WORK ORDER: Repeat the records below in their entirety, exactly.

SOURCE MATERIAL:
******

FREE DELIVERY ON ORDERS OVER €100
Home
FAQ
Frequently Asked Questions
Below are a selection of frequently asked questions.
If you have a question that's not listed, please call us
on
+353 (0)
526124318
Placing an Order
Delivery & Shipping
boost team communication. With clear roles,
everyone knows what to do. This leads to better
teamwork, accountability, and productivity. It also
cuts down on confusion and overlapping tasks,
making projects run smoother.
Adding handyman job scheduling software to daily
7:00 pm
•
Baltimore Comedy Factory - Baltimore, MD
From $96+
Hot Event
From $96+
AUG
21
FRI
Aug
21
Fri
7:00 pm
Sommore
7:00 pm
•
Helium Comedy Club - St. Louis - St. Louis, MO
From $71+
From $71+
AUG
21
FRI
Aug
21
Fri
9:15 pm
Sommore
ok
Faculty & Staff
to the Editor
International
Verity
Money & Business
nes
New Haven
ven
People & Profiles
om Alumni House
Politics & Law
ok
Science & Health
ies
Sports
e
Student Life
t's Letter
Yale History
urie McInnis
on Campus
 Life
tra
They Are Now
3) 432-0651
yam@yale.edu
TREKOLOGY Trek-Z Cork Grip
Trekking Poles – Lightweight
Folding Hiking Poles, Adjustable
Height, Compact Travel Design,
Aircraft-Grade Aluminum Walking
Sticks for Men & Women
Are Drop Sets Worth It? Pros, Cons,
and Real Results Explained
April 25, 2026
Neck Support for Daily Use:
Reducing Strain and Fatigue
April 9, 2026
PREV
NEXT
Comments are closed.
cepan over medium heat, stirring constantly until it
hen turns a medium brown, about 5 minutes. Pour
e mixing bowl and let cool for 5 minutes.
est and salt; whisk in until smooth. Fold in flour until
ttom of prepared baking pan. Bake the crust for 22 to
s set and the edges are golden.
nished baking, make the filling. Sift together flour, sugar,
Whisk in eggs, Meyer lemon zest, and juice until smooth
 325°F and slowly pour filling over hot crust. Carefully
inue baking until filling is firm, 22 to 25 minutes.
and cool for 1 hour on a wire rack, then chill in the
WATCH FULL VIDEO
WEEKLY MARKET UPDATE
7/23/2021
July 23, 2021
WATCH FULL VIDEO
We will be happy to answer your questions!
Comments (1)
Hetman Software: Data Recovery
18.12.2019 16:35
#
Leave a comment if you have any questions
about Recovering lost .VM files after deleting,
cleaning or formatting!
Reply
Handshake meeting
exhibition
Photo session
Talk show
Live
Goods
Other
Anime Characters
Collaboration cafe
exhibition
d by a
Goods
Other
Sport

******

PROBLEM SOLUTION:
FREE DELIVERY ON ORDERS OVER €100
Home
FAQ
Frequently Asked Questions
Below are a selection of frequently asked questions.
If you have a question that's not listed, please call us
on
+353 (0)
526124318
Placing an Order
Delivery & Shipping
boost team communication. With clear roles,
everyone knows what to do. This leads to better
teamwork, accountability, and productivity. It also
cuts down on confusion and overlapping tasks,
making projects run smoother.
Adding handyman job scheduling software to daily
7:00 pm
•
Baltimore Comedy Factory - Baltimore, MD
From $96+
Hot Event
From $96+
AUG
21
FRI
Aug
21
Fri
7:00 pm
Sommore
7:00 pm
•
Helium Comedy Club - St. Louis - St. Louis, MO
From $71+
From $71+
AUG
21
FRI
Aug
21
Fri
9:15 pm
Sommore
ok
Faculty & Staff
to the Editor
International
Verity
Money & Business
nes
New Haven
ven
People & Profiles
om Alumni House
Politics & Law
ok
Science & Health
ies
Sports
e
Student Life
t's Letter
Yale History
urie McInnis
on Campus
 Life
tra
They Are Now
3) 432-0651
yam@yale.edu
TREKOLOGY Trek-Z Cork Grip
Trekking Poles – Lightweight
Folding Hiking Poles, Adjustable
Height, Compact Travel Design,
Aircraft-Grade Aluminum Walking
Sticks for Men & Women
Are Drop Sets Worth It? Pros, Cons,
and Real Results Explained
April 25, 2026
Neck Support for Daily Use:
Reducing Strain and Fatigue
April 9, 2026
PREV
NEXT
Comments are closed.
cepan over medium heat, stirring constantly until it
hen turns a medium brown, about 5 minutes. Pour
e mixing bowl and let cool for 5 minutes.
est and salt; whisk in until smooth. Fold in flour until
ttom of prepared baking pan. Bake the crust for 22 to
s set and the edges are golden.
nished baking, make the filling. Sift together flour, sugar,
Whisk in eggs, Meyer lemon zest, and juice until smooth
 325°F and slowly pour filling over hot crust. Carefully
inue baking until filling is firm, 22 to 25 minutes.
and cool for 1 hour on a wire rack, then chill in the
WATCH FULL VIDEO
WEEKLY MARKET UPDATE
7/23/2021
July 23, 2021
WATCH FULL VIDEO
We will be happy to answer your questions!
Comments (1)
Hetman Software: Data Recovery
18.12.2019 16:35
#
Leave a comment if you have any questions
about Recovering lost .VM files after deleting,
cleaning or formatting!
Reply
Handshake meeting
exhibition
Photo session
Talk show
Live
Goods
Other
Anime Characters
Collaboration cafe
exhibition
d by a
Goods
Other
Sport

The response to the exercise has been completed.